-- DATA RECORDS --

****************

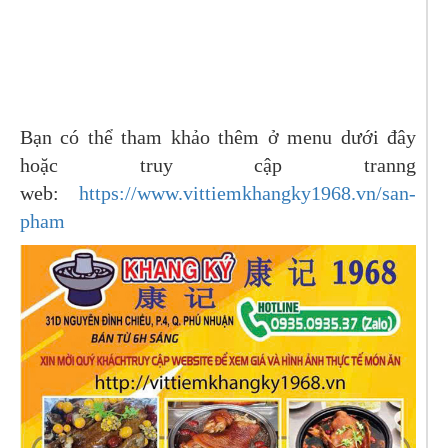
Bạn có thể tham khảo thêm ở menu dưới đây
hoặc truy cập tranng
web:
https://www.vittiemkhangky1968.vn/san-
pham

****************

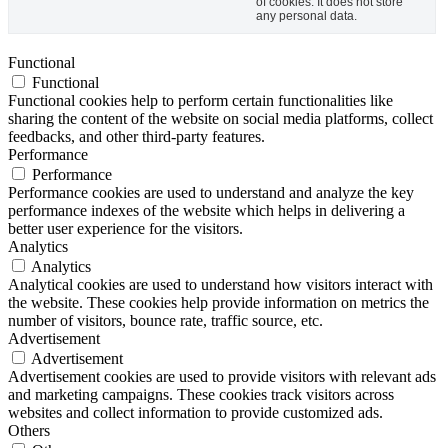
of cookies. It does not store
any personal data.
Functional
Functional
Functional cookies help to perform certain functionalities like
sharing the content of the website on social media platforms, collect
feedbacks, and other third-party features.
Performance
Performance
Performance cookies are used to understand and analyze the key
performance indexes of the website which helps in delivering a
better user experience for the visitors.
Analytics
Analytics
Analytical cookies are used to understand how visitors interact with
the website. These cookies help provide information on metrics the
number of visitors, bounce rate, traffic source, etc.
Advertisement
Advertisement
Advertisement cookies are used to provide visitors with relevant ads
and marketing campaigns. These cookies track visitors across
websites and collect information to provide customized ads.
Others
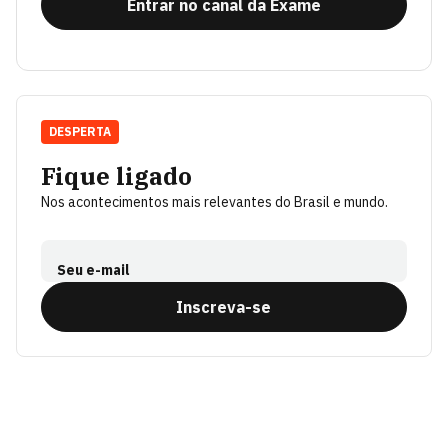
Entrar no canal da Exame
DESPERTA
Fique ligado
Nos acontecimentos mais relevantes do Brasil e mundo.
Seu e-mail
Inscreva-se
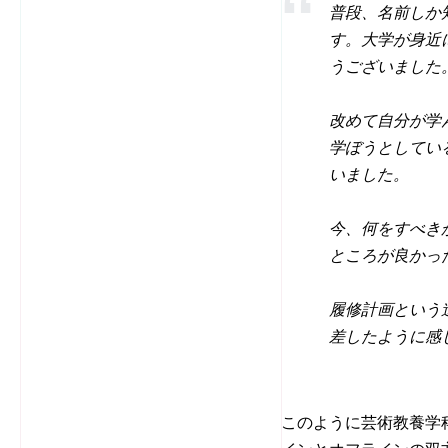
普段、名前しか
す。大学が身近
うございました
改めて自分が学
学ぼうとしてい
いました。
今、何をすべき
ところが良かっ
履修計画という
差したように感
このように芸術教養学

****************

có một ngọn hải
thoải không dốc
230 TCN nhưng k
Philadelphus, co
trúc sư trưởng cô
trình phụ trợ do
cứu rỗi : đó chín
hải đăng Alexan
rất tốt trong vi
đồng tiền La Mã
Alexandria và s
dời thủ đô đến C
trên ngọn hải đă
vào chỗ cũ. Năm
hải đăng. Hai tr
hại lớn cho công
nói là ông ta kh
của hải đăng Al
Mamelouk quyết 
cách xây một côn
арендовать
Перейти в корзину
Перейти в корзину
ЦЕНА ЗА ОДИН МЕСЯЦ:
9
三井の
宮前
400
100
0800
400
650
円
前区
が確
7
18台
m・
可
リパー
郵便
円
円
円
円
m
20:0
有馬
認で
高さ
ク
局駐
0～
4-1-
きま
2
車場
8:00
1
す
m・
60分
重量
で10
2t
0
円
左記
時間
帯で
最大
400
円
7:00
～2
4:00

****************

-- WORK INSTRUCTIONS --
List each line of the material that contains the word "information".

-- EXERCISE SOLUTION --
the website. These cookies help provide information on metrics the
websites and collect information to provide customized ads.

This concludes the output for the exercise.